While led by Vinomofo co-founders Justin and André, the process was quickly taken to the individual level. “We worked with people in their roles and said ‘you've got the freedom here and the opportunity to create something really meaningful and special through the work that we do. What do you want to create? What impact do you want to have? What legacy do you want to leave? What matters to you?’,” explains Ellis.

This individual focus is an example of another of Ellis’ guiding principles: keeping people at the center of culture. “Remembering that people, while they're extraordinarily complex, all have some pretty similar fundamental needs is really important,” says Ellis.

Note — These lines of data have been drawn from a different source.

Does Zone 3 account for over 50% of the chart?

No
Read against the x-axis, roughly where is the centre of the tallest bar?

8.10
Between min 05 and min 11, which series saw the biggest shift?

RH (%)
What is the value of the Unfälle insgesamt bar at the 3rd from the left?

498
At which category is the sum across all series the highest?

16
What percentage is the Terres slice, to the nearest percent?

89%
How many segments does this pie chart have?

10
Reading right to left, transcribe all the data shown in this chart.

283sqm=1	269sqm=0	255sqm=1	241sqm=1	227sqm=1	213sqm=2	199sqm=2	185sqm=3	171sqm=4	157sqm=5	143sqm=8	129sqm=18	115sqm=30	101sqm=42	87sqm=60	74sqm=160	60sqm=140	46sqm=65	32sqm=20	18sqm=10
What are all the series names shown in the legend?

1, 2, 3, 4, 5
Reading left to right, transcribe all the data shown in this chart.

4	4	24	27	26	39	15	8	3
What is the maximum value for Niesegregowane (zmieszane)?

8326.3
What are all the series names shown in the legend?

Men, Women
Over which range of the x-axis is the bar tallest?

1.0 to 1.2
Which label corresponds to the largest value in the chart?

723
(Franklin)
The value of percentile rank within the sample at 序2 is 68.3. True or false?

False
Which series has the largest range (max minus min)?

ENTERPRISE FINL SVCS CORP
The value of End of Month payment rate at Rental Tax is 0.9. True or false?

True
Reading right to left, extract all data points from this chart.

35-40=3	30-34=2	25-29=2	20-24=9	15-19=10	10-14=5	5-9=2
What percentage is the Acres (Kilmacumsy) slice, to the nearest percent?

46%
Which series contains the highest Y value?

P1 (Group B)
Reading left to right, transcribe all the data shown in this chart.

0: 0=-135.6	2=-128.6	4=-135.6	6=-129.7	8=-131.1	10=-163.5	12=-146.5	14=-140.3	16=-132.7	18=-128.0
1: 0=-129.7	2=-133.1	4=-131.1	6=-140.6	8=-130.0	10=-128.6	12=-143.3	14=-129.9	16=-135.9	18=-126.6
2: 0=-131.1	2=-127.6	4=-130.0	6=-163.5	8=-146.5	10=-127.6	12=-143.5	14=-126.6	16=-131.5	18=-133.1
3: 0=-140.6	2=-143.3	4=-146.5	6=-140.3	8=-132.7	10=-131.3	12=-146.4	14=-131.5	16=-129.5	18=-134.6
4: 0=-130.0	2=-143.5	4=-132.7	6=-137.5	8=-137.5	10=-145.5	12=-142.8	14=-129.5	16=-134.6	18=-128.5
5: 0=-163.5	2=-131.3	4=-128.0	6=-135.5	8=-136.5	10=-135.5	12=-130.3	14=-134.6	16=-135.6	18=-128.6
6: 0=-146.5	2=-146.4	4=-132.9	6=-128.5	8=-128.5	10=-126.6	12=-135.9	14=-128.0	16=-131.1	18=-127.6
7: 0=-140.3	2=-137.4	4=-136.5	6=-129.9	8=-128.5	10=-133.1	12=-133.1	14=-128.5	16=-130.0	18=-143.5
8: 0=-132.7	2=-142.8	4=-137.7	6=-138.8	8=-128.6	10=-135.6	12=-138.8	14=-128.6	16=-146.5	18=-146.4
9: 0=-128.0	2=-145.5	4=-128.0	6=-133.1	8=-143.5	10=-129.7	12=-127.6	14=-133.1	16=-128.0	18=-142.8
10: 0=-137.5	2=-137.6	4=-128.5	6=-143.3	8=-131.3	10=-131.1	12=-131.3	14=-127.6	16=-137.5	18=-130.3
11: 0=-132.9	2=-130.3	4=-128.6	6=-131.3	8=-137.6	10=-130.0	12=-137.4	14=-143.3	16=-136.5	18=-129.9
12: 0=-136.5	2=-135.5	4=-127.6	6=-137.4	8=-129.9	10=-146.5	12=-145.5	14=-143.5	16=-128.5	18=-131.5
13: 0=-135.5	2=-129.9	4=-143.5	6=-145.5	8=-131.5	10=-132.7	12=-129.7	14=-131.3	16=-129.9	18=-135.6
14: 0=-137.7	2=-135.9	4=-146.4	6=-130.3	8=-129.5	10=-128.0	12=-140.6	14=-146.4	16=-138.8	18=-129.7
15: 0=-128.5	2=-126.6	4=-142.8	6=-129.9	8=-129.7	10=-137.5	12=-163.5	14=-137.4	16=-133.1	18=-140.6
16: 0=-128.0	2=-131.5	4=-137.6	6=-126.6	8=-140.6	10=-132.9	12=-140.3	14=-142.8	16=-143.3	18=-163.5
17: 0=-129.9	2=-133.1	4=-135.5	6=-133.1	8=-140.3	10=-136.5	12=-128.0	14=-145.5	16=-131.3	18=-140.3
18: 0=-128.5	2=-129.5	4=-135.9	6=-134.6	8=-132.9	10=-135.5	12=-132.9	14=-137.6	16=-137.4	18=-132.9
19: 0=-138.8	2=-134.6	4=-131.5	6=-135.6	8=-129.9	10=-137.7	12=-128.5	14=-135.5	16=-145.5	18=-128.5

“I think it's easy to overlook those sort of fundamental needs, and the more we did overlook them in favor of a new system or process or initiative, the more we lost the essence of what we were trying to achieve, which was a human-first culture.”

People, data and scaling culture

When it comes to advances in HR analytics, Ellis combines this same focus on individuals with enthusiasm for the gold that data can help uncover.

“There's a real revolution happening in HR and culture through the application of these tools and we’re able to find out so much more than we have before,” says Ellis.

“Data are signposts, they're a map to the treasure, but you've still got to dig to find that treasure. We can get distracted by technology and miss the value in just actually caring about somebody and asking them how they're doing, and then doing something about it. Those little things make a big difference.”

He sees this as the secret to leveraging and scaling culture. Data provides insight, while culture creates the conditions for empowering people to make use of those insights.

“We have expectations that people in our company are self-aware and that they have, and deploy, empathy,” says Ellis. “It's not my role to do that, it's not someone else's role to do that, it's everybody's responsibility to do that with everyone else.”

He looks forward to when he can step back and see this idea fully embedded in Vinomofo’s culture, as a baseline behavior for all employees, rather than being a directive of a culture team.

“I think that's when we'll really hit critical mass, and the outcome of that is a place where you know everyone's got your back and it's a place where you can come and feel like you can be yourself,” says Ellis.

“That's a pretty cliché expectation, but it would be a pretty cool outcome if we could achieve it.”